» **Task details**:
Could you reproduce only the lines of the material between the line holding "Alternative Universe" and the line holding "- This is a Todo Tasks Based website.", inclusive, swapping every "zip code" for "postal code" and leaving all else unchanged?

» **Provided records**:
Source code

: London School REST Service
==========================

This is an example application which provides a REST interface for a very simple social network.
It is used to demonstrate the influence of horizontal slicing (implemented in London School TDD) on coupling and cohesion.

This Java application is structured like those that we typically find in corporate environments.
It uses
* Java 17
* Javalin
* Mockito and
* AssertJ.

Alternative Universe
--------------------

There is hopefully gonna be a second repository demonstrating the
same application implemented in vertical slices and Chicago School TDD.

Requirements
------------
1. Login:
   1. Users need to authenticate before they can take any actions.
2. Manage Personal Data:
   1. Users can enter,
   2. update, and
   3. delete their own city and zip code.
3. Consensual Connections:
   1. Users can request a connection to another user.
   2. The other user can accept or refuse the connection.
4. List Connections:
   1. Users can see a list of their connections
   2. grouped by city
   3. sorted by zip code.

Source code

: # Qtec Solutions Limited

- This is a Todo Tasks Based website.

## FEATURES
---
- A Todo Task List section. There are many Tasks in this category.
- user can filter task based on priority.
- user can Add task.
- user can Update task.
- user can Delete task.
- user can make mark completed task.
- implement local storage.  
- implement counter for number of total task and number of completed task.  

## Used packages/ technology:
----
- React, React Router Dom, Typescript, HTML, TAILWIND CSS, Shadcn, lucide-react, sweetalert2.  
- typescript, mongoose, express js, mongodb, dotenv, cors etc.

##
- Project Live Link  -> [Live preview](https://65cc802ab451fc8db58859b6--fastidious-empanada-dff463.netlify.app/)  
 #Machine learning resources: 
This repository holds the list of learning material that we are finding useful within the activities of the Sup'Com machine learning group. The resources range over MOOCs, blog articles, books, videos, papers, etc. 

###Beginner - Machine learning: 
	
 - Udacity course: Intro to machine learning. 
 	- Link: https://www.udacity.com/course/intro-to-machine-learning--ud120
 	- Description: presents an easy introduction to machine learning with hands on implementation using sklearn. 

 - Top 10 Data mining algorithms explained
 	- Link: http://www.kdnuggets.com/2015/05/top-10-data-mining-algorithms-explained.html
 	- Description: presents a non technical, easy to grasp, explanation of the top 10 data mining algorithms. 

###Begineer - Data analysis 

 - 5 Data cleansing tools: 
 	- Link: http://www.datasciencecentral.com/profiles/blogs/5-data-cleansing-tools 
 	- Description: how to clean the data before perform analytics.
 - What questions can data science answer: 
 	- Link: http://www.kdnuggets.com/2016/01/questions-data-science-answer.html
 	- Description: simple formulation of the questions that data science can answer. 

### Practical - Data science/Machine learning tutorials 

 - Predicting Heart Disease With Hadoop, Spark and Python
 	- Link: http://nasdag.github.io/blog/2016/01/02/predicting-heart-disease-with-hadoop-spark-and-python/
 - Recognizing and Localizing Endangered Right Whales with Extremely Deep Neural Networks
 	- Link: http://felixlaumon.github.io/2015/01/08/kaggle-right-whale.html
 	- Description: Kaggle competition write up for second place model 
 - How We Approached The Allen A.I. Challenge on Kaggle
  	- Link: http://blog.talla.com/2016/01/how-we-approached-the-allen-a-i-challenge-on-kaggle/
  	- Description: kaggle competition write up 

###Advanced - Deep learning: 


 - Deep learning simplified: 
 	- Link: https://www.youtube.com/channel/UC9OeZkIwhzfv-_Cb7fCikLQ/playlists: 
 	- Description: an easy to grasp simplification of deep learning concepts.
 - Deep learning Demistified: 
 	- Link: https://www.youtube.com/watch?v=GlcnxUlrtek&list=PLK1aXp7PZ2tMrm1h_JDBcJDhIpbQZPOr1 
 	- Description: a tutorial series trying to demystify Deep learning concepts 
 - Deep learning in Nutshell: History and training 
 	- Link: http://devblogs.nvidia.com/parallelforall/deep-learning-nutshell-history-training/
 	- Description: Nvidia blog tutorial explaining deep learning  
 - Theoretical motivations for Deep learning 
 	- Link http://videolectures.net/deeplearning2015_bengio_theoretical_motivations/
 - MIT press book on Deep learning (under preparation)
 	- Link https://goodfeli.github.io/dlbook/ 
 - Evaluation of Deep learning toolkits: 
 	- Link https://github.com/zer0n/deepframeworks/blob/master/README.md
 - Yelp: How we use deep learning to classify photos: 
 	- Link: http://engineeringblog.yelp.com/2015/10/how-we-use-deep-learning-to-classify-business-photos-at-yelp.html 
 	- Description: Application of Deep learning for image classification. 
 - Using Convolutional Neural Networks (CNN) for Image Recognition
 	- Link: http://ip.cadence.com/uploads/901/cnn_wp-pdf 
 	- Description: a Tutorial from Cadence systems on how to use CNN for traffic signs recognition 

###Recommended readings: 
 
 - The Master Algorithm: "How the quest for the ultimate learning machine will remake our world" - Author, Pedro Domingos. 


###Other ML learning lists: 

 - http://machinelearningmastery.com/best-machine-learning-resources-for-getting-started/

» **Your response**:
Alternative Universe
--------------------

There is hopefully gonna be a second repository demonstrating the
same application implemented in vertical slices and Chicago School TDD.

Requirements
------------
1. Login:
   1. Users need to authenticate before they can take any actions.
2. Manage Personal Data:
   1. Users can enter,
   2. update, and
   3. delete their own city and postal code.
3. Consensual Connections:
   1. Users can request a connection to another user.
   2. The other user can accept or refuse the connection.
4. List Connections:
   1. Users can see a list of their connections
   2. grouped by city
   3. sorted by postal code.

Source code

: # Qtec Solutions Limited

- This is a Todo Tasks Based website.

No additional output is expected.